Особая проблема для меня — directions, то есть информация о поиске нужного адреса. Несколько поколений американцев передвигаются в основном на машинах. Они часто шутливо называют себя кентаврами, имея в виду слитность человека со средством передвижения. Ну, не с лошадью, так с машиной. В любое время суток, по любой необходимости американец заводит автомобиль.
Помню, в Чикаго в первом часу ночи, во время позднего застолья в милой семье Чака и Розалинды Каролек у меня спросили, какой сок я люблю. Я ответила, что люблю грейпфрутовый, но могу выпить любой.

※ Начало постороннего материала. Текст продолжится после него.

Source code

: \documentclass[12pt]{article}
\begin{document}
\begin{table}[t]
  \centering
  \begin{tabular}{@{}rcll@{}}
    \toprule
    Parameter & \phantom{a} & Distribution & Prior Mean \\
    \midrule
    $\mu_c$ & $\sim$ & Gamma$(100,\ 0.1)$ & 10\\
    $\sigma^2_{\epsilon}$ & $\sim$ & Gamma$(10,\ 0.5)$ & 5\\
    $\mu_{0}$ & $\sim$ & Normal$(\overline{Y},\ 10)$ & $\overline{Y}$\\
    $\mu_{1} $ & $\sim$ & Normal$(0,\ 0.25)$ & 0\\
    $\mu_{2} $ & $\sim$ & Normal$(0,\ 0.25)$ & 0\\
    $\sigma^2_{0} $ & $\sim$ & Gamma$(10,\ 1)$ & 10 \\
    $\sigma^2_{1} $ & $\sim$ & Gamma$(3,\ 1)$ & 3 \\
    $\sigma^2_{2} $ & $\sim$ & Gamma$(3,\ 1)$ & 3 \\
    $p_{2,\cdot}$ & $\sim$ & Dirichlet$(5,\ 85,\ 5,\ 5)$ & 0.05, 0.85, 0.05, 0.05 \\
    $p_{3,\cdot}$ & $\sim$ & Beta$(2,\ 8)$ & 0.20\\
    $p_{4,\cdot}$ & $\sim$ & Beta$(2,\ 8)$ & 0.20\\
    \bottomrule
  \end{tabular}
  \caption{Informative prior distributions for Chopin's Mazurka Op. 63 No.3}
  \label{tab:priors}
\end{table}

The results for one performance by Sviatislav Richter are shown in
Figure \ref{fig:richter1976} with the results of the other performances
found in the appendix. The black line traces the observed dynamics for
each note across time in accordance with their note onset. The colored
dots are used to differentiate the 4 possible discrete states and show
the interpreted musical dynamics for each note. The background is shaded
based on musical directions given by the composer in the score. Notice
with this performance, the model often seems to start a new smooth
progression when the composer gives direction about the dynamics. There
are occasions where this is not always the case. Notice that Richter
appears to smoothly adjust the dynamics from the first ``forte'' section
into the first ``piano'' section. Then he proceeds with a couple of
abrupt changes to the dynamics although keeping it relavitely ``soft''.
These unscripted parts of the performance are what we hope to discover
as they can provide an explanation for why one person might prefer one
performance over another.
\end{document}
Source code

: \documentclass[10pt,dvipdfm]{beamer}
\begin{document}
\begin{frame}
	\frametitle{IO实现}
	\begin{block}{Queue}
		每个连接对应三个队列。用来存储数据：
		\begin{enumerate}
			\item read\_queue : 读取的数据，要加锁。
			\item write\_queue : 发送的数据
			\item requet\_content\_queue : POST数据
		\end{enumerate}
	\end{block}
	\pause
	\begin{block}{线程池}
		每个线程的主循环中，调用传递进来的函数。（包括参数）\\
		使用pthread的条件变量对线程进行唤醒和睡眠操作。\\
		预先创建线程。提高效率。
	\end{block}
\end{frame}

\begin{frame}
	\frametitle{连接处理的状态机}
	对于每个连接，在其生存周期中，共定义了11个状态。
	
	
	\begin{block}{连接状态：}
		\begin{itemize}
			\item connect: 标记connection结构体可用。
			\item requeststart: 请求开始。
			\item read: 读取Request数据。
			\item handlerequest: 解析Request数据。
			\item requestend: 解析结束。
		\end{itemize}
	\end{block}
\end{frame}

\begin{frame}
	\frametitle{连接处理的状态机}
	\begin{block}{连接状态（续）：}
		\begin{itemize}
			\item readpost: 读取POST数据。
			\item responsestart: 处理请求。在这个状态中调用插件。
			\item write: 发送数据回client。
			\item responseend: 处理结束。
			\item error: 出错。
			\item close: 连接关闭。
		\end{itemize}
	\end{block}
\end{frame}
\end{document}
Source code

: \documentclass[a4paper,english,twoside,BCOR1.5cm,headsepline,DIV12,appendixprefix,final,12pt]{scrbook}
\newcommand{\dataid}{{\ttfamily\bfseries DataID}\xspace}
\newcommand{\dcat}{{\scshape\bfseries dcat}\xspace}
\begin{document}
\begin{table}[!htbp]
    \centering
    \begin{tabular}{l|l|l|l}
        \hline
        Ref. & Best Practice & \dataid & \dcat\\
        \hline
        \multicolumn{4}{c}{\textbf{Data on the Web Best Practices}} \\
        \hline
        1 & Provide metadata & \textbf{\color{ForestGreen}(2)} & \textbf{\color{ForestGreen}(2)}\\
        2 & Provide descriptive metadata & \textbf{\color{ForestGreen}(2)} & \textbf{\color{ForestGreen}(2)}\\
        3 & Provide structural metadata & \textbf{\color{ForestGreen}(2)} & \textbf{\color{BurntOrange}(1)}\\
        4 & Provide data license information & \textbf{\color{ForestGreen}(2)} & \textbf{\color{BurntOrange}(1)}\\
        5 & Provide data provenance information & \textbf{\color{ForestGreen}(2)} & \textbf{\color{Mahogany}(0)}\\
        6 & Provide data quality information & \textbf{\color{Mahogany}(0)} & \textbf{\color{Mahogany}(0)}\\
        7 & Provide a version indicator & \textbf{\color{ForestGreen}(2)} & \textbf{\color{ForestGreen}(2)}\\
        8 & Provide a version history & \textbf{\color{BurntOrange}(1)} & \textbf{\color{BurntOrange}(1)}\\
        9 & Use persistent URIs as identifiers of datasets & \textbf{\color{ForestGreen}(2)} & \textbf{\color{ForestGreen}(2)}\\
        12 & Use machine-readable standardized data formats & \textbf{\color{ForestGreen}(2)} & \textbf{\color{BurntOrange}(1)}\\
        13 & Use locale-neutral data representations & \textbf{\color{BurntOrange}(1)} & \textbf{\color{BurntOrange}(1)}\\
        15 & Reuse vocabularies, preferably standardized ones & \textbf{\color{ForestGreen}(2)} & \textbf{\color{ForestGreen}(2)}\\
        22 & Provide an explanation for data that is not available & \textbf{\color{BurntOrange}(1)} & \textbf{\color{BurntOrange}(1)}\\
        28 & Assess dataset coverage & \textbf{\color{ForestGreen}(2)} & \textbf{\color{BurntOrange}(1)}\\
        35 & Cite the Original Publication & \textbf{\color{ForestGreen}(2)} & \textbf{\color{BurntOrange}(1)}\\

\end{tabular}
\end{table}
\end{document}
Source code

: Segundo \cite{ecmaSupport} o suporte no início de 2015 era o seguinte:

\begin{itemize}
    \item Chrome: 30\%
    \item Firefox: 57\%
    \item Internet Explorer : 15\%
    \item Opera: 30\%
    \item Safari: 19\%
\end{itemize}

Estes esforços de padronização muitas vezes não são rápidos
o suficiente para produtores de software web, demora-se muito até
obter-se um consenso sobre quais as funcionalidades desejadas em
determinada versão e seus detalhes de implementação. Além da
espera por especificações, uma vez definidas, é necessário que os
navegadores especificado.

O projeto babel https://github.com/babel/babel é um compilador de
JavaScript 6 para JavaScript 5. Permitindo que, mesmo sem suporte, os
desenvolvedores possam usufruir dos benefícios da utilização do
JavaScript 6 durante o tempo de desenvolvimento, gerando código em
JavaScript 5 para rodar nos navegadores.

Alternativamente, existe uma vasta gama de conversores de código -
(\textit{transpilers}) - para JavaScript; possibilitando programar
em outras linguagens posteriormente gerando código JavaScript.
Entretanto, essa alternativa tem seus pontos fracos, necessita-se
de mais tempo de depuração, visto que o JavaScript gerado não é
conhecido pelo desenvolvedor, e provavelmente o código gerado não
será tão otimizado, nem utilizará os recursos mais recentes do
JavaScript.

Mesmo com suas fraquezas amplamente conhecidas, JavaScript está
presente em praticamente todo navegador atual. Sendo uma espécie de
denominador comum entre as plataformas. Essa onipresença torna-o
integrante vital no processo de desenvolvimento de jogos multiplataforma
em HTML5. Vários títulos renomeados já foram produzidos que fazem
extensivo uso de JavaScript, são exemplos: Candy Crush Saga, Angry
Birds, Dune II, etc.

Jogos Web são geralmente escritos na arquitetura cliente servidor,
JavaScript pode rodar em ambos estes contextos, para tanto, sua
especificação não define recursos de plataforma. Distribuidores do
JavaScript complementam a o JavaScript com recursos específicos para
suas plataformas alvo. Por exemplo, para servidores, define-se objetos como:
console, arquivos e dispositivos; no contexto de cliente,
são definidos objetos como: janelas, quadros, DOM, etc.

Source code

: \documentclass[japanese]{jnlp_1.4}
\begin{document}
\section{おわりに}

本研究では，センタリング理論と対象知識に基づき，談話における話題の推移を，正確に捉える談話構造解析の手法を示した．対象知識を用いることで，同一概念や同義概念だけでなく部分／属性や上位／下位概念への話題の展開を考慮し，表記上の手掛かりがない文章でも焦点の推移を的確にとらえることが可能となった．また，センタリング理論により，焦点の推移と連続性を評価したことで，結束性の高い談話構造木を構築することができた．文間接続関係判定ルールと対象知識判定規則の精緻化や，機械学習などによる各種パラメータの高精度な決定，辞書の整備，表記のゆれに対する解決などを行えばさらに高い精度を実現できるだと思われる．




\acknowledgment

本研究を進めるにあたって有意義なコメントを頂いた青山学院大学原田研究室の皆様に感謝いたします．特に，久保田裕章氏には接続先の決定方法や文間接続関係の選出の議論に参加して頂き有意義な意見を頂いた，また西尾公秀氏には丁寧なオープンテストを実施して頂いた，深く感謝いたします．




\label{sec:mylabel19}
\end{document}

За беседой я забыла об этом коротком разговоре и даже не заметила, что хозяин исчез из-за стола. Через несколько минут он появился и поставил на стол коробку грейпфрутового сока, холодную, только что с морозной улицы. «Где ты был, Чак?» — удивилась я. «В супермаркете». — «Господи, да зачем же ночью? Да в такую даль?» — «Ну, какая даль — тут миль пять, не больше».
Поэтому когда американец дает вам объяснения, как добраться до нужного места, он мыслит в масштабе автомобильного времени, и только. Ему даже в голову не приходит спросить, есть ли у вас машина. У меня ее в Америке нет, передвигаюсь я общественным транспортом, если он есть, а если нет — на машинах друзей.
Однажды меня привезли в гостиницу университета Олд Доминиан, штат Вирджиния. Уезжая, мои провожатые спросили, не нужны ли мне продукты. Я поинтересовалась, а далеко ли магазин. Мне ответили: «Да нет, минут десять».